RECORD SET –
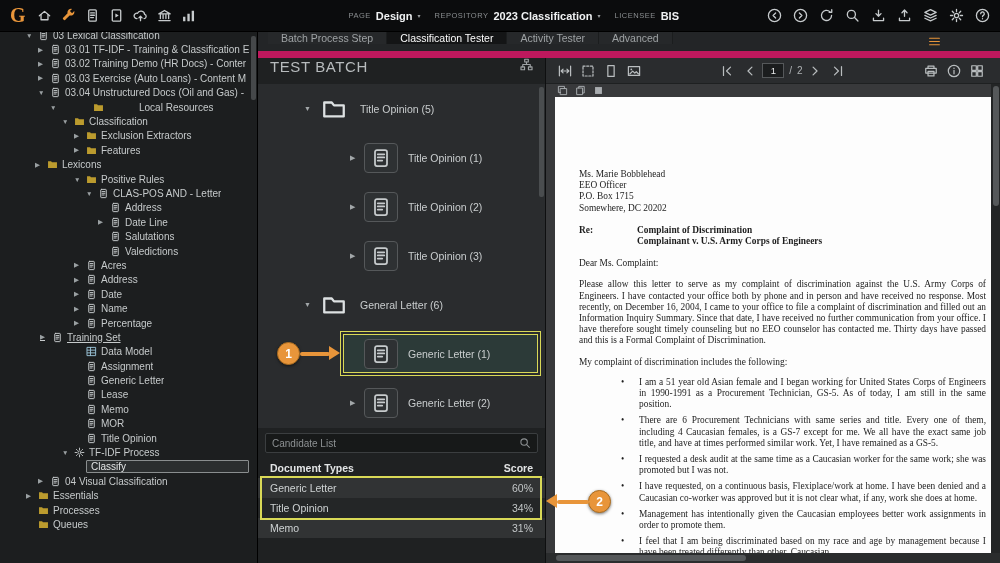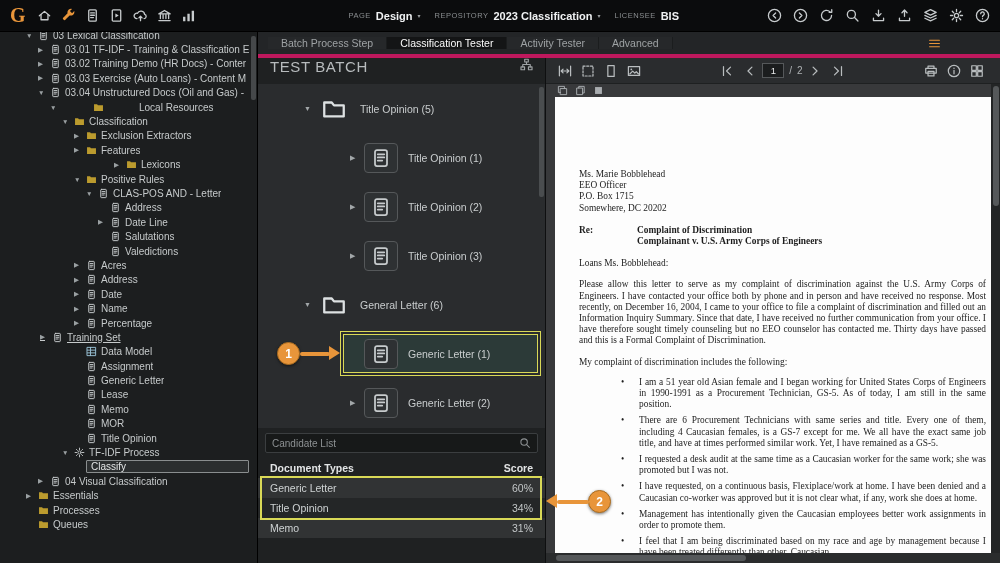--- a/index.html
+++ b/index.html
@@ -34,7 +34,7 @@
   .side-scroll{position:absolute;right:1px;top:4px;width:5px;height:64px;background:#45484a;border-radius:2px}
   
   .main{flex:1;display:flex;flex-direction:column;min-width:0}
-  .tabbar{height:26px;background:#232527;display:flex;align-items:center;padding-left:10px;border-bottom:4px solid #be185d}
+  .tabbar{height:26px;background:#232527;display:flex;align-items:flex-start;padding-left:10px;border-bottom:7px solid #be185d}
   .tab{padding:0 13px;font-size:10.5px;color:#9ea2a4;display:flex;align-items:center;background:#26282a;border-right:1px solid #1b1d1e;cursor:pointer;white-space:nowrap}
   .tab.active{background:#141516;color:#fafafa}
   .tab-menu{margin-left:auto;margin-right:58px;align-self:center;width:15px;height:13px;color:#E8953A}

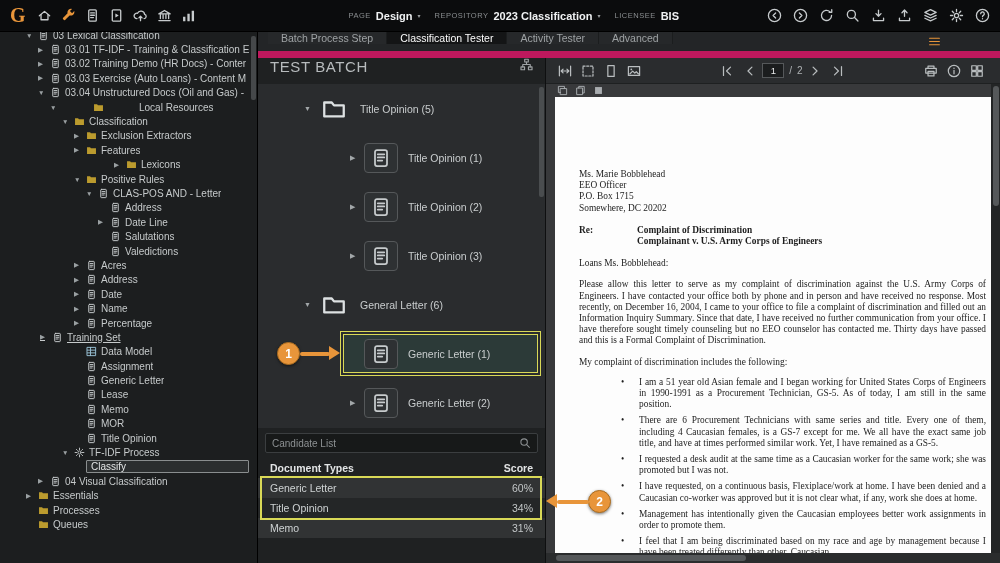--- a/index.html
+++ b/index.html
@@ -315,7 +315,7 @@
         </span>
         <span class="lbl">Features</span>
       </div>
-      <div class="s-row" style="padding-left: 114px;">
+      <div class="s-row" style="padding-left: 35px;">
         <span class="arrow">▶</span>
         <span class="ic folder-ic">
           <svg viewBox="0 0 16 16">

INSTRUCTIONS TO FOLLOW –
With "border" as the search string, filter the records and return each line that has it.

EXERCISE RESULT –
   .side-scroll{position:absolute;right:1px;top:4px;width:5px;height:64px;background:#45484a;border-radius:2px}
-  .tabbar{height:26px;background:#232527;display:flex;align-items:center;padding-left:10px;border-bottom:4px solid #be185d}
+  .tabbar{height:26px;background:#232527;display:flex;align-items:flex-start;padding-left:10px;border-bottom:7px solid #be185d}
   .tab{padding:0 13px;font-size:10.5px;color:#9ea2a4;display:flex;align-items:center;background:#26282a;border-right:1px solid #1b1d1e;cursor:pointer;white-space:nowrap}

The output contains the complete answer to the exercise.